Equipment that develops with minimally invasive methods ensures that RIRS becomes a safe and effective method for outpatient surgery. ¹⁸ The low incidence of complications and the fact that these complications are mostly minor also decrease the hospital stay, RIRS becomes an outpatient surgery procedure in some centers. Patients included in the study had a mean hospital stay of 1.03 days for Group 1 and 1.05 days for Group 2.

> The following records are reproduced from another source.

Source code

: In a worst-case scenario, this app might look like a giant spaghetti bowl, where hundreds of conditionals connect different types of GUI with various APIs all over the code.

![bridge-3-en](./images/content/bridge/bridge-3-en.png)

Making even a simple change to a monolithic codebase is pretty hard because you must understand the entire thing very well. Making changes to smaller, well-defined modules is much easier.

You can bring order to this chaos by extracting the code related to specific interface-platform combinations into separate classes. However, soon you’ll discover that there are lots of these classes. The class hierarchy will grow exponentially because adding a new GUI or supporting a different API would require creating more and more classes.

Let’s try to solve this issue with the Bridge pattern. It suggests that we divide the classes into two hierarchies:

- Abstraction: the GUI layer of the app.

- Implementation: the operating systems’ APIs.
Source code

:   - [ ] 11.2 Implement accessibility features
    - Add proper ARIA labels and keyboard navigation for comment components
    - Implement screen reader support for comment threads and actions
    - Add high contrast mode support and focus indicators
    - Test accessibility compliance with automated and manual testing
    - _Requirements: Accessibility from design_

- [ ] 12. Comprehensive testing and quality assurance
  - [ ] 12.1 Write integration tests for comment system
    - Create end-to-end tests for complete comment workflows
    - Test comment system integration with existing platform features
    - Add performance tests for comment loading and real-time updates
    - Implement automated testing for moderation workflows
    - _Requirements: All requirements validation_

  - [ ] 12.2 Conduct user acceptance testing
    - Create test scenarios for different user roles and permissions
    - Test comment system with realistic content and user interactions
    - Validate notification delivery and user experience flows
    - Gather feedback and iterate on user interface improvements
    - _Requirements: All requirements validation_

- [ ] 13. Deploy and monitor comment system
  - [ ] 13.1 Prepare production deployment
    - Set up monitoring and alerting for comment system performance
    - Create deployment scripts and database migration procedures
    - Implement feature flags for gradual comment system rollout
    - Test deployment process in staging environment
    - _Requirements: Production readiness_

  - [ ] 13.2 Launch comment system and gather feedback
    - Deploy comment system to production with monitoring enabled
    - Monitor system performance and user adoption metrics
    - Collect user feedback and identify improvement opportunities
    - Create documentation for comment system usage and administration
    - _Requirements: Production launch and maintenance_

We would like to state that the limitations of our study are retrospective and nonrandomized nature. Therefore, prospective and randomized studies are needed to clarify whether a failed SWL treatment has a negative effect on RIRS outcome.

Conclusion

There is no negative effect of the previous unsuccessful SWL treatment on the RIRS success. Patients with CIRF should be followed up more carefully in terms of becoming symptomatic. However, these findings must be confirmed by additional prospective studies.